Beneath the ordinary of our lives
lies the unexplored mythic,
Some greater story –
Perhaps from the past, the now,
Or calling us from an imagined future –
Directing us through
some transformation to
a bigger life.

*M. C. Richards’ Centering;
**Jean Houston’s A Mythic Lif
e.

We need different

While interacting within scenes, or talking or thinking about each other in separate scenes, roles reveal and clarify each other by contrast and contradiction.*
Robert McKee

The painting is like a thread that runs through all the reasons for all the other things that makes one’s life.**
Georgia O’Keefe

That moment when someone annoys us
is likely to be accompanied by a want
for them to be more like us;
But it is equally an opportunity to
appreciate their differences,
And allow something deeper to happen.

*Robert McKee’s newsletter: Why Character Differences Are Crucial;
Mason Currey’s Daily Rituals.

Doors and dens

As well as opening doors, the children made dens: the doors allowing access and adventure, the dens permitting retreat and shelter. Young children are, as all parents know, natural den makers.*
Robert Macfarlane

In the most connected time in history, we’re quickly losing touch with ourselves.**
Ryder Carroll

I need doors and dens,
Goings and comings,
Outs and ins,
Their rhythm bringing me alive:
Door den door den door den;
Sometimes,
Door door den door den den door den,
Or,
Den door door door den den door den den –
But not,
Door door door door door,
And never,
Den den den den den den.

I hope I remember.

*Robert Macfarlane’s Landmarks;
**Ryder Carroll’s The Bullet Journal Method.

Here I am

Work, after all, at its best, is one of the great human gateways to the eternal and timeless.*
David Whyte

Inspiration is for amateurs.

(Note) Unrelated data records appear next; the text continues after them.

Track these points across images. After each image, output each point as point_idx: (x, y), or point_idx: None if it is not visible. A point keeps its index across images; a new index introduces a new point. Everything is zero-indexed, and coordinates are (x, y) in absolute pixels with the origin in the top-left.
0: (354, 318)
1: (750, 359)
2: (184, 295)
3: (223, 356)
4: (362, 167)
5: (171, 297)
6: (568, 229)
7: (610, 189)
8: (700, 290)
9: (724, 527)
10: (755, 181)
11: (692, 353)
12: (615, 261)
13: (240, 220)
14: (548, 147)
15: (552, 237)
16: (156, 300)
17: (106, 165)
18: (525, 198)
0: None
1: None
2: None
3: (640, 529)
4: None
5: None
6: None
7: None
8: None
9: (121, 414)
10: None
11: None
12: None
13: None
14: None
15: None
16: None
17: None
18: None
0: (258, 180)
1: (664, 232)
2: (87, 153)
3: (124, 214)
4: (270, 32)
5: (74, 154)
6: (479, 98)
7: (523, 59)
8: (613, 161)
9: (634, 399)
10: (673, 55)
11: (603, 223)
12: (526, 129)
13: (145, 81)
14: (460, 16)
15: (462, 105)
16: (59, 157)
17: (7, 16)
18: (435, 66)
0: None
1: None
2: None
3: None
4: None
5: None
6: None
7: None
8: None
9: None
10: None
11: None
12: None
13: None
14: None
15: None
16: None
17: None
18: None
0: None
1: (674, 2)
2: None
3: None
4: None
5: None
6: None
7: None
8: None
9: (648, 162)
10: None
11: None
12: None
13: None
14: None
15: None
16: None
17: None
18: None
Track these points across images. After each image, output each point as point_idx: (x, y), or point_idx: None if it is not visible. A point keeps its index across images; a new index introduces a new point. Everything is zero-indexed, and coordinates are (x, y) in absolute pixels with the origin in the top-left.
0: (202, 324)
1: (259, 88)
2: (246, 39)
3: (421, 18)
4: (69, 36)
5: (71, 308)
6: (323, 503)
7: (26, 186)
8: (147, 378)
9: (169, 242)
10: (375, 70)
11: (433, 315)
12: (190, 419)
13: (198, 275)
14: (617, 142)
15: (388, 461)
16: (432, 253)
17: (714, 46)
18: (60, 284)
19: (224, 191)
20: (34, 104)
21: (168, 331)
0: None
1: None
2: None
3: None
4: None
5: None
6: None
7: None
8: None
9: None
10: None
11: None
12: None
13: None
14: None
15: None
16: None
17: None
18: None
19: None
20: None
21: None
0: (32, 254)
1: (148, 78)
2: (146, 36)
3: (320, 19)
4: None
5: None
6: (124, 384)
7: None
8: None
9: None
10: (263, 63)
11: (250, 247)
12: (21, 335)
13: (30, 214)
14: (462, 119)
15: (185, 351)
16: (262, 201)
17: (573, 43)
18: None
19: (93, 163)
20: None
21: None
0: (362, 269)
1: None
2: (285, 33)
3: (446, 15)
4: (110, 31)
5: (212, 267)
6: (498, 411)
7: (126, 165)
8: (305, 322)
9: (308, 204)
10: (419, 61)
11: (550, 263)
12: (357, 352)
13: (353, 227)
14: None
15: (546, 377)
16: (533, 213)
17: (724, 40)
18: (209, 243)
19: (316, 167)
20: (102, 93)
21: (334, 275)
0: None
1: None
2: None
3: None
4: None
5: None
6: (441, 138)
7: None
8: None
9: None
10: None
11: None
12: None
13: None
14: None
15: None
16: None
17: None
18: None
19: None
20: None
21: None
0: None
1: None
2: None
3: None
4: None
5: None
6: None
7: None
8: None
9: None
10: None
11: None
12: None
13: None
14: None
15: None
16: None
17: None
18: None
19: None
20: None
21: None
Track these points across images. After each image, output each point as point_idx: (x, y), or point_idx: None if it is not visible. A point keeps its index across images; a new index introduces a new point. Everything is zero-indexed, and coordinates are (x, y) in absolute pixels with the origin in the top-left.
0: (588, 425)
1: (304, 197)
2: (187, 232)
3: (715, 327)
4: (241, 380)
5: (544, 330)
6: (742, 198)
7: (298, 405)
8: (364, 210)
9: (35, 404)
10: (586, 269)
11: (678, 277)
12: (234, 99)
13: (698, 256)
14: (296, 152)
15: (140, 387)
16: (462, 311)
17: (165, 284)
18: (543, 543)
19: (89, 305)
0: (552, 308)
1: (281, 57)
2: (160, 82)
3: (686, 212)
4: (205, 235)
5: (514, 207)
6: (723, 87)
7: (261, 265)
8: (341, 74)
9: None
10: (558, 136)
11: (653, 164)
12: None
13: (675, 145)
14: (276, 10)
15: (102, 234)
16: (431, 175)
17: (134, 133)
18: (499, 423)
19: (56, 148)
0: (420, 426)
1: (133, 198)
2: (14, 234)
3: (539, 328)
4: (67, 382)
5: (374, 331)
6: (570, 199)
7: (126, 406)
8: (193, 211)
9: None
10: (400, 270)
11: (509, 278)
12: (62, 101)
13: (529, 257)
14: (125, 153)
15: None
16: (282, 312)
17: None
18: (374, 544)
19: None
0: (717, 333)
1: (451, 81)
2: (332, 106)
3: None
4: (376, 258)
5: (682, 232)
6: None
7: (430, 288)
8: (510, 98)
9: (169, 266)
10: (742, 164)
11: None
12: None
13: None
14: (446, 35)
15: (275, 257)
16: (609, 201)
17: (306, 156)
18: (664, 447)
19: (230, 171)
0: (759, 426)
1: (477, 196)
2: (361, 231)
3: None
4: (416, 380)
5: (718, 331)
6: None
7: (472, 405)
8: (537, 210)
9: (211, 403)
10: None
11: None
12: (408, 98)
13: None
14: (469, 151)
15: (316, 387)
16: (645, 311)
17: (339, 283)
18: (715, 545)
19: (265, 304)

The rest of us just show up and get to work.**
Chuck Close

Inspiration follows perseverance.

It’s not only about turning up –
You’ll be glad to here,
But it is about
you
turning up –
Not trying to be someone else;
And though you may have strayed
from your self,
There’s still time
and possibility
to respond to the call of you:
When we arrive on earth,
we are provided with no map for our life journey.
Only gradually,
as our identity forms
and we get an inkling of who we are,
do possibilities begin to emerge
that call us.^

You are not only
naturally you, but
also the person you have chosen to be –
The hard work of becoming you
that you have persevered in.

As for writing, so for life:
And like “flow,” “natural” is one of the words behind 
writer’s block.
So let’s suppose there’s no such thing as writer’s block.
There’s loss of confidence
And forgetting to think
And failing to prepare
And not reading enough
And giving up on patient
And hastening to write
And learning your audience
And never really trying to understand how sentences
work.
Above all, there’s never learning to trust yourself
Or your capacity to learn or think or perceive.^^

When you turn up
again and again,
You will find enough:
If we go down to ourselves, we find that we possess
exactly what we desire.*^

*David Whyte’s Crossing the Unknown Sea;
**Mason Currey’s Daily Rituals;
^John O’Donohue’s To Bless the Space Between Us;
^^Verlyn Klinkenborg’s Several short sentences about writing;
*^Simone Weil, from John O’Donohue’s Divine Beauty.